§ **EXERCISE GOAL**
Two lines in the data below mark the range: the one with "852 388 911" and the one with "1162 1106 1201". Return both, along with every line between them, exactly.

Data extracted from a collection:
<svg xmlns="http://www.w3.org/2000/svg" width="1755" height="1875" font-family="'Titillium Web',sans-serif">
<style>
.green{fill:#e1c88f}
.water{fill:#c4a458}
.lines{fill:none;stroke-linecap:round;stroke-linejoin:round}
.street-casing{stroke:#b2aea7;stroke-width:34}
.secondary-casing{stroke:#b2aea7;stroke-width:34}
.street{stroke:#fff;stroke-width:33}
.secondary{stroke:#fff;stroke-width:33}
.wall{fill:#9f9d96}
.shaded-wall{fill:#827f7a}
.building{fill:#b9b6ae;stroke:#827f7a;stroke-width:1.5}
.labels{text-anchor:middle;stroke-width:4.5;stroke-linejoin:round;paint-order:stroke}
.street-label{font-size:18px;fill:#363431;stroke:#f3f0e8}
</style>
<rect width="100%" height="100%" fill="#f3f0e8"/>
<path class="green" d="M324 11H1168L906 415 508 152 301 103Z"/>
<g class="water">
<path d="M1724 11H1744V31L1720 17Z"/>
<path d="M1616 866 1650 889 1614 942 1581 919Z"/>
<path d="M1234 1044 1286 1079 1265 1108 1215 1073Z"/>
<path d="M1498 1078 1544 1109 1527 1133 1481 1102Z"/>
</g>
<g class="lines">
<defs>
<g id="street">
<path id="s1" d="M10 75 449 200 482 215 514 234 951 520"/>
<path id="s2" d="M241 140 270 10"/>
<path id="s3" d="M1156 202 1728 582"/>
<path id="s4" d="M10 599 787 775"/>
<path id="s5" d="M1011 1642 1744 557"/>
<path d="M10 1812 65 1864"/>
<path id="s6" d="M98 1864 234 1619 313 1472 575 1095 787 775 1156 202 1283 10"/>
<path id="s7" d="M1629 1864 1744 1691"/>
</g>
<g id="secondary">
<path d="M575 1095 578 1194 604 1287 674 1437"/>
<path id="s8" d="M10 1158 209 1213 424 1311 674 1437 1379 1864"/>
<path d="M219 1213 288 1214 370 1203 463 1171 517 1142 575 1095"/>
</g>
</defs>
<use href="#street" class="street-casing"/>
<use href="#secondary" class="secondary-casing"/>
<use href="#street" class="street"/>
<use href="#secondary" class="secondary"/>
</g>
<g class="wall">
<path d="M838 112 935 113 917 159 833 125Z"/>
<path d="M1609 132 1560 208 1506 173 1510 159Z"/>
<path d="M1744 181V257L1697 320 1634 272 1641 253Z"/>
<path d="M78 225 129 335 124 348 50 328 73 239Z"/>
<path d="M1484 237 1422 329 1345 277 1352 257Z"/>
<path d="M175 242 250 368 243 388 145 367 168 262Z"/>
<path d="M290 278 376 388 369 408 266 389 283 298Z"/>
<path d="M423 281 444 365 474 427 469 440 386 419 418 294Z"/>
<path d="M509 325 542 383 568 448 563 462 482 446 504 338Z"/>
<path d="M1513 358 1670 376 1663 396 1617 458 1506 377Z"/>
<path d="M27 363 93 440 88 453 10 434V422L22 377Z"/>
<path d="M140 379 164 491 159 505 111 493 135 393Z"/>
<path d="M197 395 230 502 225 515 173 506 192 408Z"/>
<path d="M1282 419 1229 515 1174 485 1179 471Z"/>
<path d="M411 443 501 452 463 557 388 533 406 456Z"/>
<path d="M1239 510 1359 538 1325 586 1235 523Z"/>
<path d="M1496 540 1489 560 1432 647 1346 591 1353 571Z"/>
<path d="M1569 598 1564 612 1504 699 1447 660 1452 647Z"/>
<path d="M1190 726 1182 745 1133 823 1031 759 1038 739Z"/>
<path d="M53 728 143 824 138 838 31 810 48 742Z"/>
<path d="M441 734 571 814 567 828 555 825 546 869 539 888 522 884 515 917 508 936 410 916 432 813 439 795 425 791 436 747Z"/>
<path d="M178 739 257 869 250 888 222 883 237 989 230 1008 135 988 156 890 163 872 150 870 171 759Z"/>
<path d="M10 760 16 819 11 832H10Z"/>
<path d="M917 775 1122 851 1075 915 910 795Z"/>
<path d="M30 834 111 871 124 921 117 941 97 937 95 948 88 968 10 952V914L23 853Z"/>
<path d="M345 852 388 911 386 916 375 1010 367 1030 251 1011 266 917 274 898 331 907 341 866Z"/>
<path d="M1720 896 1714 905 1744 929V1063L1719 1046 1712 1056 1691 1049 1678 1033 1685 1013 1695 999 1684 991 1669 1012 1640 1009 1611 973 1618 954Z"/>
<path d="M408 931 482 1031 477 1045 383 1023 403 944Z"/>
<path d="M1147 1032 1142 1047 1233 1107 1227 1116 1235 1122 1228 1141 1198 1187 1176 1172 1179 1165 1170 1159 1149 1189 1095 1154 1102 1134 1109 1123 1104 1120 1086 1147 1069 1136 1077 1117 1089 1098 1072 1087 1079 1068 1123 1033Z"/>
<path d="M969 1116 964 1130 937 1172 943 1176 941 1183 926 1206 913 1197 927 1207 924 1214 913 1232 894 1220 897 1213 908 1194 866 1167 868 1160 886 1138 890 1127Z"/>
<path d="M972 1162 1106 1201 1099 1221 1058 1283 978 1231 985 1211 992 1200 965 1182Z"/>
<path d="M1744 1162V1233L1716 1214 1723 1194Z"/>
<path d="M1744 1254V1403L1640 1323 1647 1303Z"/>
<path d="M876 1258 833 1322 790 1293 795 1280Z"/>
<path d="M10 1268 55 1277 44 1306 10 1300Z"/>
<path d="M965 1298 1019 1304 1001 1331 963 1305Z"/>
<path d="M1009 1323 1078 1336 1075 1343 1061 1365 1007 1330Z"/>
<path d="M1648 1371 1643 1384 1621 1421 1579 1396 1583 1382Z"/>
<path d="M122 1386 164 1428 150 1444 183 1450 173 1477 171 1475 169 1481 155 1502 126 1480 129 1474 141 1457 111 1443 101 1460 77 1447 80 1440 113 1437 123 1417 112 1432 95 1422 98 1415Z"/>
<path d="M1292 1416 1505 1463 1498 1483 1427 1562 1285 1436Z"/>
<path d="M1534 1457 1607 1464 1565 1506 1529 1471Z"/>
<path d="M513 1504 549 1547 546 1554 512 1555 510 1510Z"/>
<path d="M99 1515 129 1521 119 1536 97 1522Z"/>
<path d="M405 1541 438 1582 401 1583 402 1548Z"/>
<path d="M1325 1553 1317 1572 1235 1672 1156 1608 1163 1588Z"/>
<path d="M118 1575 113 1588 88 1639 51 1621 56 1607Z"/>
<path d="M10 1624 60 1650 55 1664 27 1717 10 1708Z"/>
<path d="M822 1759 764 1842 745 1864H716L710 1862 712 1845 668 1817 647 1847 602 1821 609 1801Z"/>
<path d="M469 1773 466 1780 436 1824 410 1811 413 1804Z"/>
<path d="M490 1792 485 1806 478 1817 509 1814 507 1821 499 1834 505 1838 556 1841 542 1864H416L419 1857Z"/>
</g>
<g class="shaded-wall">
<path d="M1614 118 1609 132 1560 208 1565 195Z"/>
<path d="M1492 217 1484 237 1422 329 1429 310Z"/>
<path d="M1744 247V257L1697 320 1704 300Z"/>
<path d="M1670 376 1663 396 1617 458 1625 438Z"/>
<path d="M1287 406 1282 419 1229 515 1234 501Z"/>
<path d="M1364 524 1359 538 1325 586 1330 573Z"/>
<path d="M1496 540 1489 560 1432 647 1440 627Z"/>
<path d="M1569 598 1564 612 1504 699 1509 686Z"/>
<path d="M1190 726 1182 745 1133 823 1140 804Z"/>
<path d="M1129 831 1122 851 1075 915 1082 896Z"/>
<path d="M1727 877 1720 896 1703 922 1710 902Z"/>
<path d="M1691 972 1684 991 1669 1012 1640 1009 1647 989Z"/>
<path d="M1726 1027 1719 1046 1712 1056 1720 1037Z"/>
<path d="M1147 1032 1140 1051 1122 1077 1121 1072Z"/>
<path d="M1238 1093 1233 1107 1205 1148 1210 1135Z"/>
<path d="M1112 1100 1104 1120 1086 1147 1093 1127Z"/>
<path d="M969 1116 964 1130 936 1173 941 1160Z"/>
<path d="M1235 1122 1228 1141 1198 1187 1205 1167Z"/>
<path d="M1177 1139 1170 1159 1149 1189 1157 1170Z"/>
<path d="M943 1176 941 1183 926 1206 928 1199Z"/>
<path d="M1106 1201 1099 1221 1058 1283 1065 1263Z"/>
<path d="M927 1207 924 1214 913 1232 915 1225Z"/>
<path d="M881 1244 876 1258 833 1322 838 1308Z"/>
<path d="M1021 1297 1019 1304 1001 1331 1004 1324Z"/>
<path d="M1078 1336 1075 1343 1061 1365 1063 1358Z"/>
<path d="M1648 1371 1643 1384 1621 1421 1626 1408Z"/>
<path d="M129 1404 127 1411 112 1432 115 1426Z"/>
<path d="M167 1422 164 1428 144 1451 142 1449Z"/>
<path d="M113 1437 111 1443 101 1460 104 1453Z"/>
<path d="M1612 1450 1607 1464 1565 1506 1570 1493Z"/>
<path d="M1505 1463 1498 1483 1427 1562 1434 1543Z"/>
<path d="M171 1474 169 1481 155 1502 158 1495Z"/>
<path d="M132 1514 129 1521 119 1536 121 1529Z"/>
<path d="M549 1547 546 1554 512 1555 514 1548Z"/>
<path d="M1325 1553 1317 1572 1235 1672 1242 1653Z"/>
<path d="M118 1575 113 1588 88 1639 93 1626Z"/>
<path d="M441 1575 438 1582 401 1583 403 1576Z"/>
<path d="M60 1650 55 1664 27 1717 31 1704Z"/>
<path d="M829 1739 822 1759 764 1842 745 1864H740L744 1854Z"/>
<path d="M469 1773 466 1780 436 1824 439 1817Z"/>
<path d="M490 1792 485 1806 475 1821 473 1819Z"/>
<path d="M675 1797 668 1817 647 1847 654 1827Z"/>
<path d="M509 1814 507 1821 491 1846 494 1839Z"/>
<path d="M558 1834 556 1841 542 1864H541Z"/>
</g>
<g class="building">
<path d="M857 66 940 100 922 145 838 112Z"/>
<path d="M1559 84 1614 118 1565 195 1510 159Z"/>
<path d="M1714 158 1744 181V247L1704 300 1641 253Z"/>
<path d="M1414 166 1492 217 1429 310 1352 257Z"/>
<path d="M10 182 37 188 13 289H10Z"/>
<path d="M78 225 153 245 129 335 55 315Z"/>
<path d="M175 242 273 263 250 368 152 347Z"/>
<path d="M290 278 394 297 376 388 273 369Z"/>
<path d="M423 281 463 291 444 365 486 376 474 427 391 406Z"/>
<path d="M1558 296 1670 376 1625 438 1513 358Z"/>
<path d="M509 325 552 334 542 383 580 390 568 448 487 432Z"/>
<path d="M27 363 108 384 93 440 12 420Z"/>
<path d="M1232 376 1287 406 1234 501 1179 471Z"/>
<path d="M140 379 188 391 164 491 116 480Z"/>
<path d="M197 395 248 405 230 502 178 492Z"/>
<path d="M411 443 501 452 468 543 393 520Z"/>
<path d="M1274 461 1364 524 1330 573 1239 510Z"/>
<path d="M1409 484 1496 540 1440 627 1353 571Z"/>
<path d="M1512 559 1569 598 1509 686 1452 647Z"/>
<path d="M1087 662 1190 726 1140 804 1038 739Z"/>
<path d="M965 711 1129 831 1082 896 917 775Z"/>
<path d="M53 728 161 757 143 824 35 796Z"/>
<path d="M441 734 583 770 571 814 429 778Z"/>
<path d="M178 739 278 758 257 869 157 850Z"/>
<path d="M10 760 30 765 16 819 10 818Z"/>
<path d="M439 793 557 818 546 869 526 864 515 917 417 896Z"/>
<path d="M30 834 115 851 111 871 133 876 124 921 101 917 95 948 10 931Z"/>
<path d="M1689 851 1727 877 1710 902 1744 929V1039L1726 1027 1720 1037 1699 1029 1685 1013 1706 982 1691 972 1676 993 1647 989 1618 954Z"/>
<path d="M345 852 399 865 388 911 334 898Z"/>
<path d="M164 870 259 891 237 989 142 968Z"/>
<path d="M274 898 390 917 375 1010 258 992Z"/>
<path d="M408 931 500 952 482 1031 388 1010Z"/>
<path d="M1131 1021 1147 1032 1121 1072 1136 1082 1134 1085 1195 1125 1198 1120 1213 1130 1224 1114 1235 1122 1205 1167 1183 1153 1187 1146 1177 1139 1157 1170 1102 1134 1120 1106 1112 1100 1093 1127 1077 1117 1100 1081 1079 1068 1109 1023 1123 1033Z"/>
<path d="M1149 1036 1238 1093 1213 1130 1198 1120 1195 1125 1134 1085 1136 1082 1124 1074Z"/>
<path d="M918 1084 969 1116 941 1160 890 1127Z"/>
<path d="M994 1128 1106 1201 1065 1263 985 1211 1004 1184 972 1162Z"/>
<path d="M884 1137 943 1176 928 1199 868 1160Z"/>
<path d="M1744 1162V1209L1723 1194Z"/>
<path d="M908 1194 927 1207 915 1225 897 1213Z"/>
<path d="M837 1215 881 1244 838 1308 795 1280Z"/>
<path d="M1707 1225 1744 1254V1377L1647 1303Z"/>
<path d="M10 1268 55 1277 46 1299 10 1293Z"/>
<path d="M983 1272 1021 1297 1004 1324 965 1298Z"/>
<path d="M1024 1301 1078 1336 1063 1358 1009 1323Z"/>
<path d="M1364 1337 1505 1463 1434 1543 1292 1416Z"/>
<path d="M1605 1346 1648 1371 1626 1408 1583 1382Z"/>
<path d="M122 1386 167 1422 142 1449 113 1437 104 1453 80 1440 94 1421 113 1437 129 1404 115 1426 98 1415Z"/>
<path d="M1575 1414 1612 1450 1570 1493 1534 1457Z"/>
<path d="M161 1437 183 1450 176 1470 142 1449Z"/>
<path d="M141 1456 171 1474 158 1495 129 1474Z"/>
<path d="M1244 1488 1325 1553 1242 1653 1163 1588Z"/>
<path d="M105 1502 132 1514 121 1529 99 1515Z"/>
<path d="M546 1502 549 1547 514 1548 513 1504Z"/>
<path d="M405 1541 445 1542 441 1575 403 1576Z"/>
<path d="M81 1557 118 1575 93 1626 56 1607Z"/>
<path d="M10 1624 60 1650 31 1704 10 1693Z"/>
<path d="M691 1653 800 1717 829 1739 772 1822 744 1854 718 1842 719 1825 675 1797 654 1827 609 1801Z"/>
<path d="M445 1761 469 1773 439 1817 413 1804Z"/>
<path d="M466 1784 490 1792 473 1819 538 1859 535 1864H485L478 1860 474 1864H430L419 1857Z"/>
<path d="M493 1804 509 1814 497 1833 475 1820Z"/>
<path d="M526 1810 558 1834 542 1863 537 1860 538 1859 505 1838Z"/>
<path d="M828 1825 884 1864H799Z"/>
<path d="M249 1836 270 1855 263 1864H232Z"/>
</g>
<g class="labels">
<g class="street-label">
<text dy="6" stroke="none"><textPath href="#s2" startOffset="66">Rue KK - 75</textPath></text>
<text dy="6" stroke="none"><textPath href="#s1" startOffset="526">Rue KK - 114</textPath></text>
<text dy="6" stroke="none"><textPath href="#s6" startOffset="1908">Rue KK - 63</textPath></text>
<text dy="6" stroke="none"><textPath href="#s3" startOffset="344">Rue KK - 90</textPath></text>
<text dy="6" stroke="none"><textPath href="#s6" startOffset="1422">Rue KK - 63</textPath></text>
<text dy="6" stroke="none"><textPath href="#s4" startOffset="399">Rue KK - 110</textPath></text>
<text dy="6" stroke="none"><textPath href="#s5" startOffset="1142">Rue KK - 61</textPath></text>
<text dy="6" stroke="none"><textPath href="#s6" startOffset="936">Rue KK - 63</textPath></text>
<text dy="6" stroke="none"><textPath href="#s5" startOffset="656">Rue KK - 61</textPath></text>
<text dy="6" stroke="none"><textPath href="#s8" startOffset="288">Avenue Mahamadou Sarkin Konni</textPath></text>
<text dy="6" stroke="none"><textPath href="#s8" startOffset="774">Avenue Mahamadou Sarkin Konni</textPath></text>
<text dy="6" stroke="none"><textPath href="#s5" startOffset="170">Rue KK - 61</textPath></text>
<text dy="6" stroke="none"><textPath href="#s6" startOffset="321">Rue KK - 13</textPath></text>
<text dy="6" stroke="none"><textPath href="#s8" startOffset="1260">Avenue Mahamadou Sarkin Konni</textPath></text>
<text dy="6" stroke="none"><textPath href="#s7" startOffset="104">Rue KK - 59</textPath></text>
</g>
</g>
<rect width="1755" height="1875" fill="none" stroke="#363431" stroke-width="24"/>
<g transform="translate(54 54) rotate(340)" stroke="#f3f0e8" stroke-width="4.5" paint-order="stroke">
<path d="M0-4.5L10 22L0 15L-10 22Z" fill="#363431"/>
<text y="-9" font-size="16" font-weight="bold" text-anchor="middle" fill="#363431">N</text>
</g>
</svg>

§ **RESULT OF THE EXERCISE**
<path d="M345 852 388 911 386 916 375 1010 367 1030 251 1011 266 917 274 898 331 907 341 866Z"/>
<path d="M1720 896 1714 905 1744 929V1063L1719 1046 1712 1056 1691 1049 1678 1033 1685 1013 1695 999 1684 991 1669 1012 1640 1009 1611 973 1618 954Z"/>
<path d="M408 931 482 1031 477 1045 383 1023 403 944Z"/>
<path d="M1147 1032 1142 1047 1233 1107 1227 1116 1235 1122 1228 1141 1198 1187 1176 1172 1179 1165 1170 1159 1149 1189 1095 1154 1102 1134 1109 1123 1104 1120 1086 1147 1069 1136 1077 1117 1089 1098 1072 1087 1079 1068 1123 1033Z"/>
<path d="M969 1116 964 1130 937 1172 943 1176 941 1183 926 1206 913 1197 927 1207 924 1214 913 1232 894 1220 897 1213 908 1194 866 1167 868 1160 886 1138 890 1127Z"/>
<path d="M972 1162 1106 1201 1099 1221 1058 1283 978 1231 985 1211 992 1200 965 1182Z"/>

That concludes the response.